### AVAILABLE DATA
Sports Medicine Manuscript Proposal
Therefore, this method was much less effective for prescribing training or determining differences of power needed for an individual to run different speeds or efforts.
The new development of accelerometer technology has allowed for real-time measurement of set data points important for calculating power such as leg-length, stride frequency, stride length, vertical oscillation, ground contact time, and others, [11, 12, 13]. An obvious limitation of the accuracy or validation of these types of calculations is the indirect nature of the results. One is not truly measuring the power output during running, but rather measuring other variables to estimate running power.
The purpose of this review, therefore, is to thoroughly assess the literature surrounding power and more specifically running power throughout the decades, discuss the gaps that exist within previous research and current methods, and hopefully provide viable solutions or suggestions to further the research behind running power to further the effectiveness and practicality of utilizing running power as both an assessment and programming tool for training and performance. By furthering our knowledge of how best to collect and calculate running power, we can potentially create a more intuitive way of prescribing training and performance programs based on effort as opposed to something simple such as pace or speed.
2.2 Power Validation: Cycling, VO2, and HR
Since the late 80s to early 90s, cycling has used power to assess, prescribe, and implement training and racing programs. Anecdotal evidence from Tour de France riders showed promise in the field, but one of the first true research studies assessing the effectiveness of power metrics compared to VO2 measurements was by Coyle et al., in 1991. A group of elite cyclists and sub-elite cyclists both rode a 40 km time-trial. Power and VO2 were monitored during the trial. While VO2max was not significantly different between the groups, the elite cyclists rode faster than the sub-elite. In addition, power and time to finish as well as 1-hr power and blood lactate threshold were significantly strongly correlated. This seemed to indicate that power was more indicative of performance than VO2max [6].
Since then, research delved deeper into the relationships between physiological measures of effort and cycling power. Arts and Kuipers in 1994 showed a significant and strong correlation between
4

### PROMPT
Copy out the entries above exactly as given, starting at the top and ending with the line containing "The new development"; include both and nothing more.

### EXERCISE OUTPUT
Sports Medicine Manuscript Proposal
Therefore, this method was much less effective for prescribing training or determining differences of power needed for an individual to run different speeds or efforts.
The new development of accelerometer technology has allowed for real-time measurement of set data points important for calculating power such as leg-length, stride frequency, stride length, vertical oscillation, ground contact time, and others, [11, 12, 13]. An obvious limitation of the accuracy or validation of these types of calculations is the indirect nature of the results. One is not truly measuring the power output during running, but rather measuring other variables to estimate running power.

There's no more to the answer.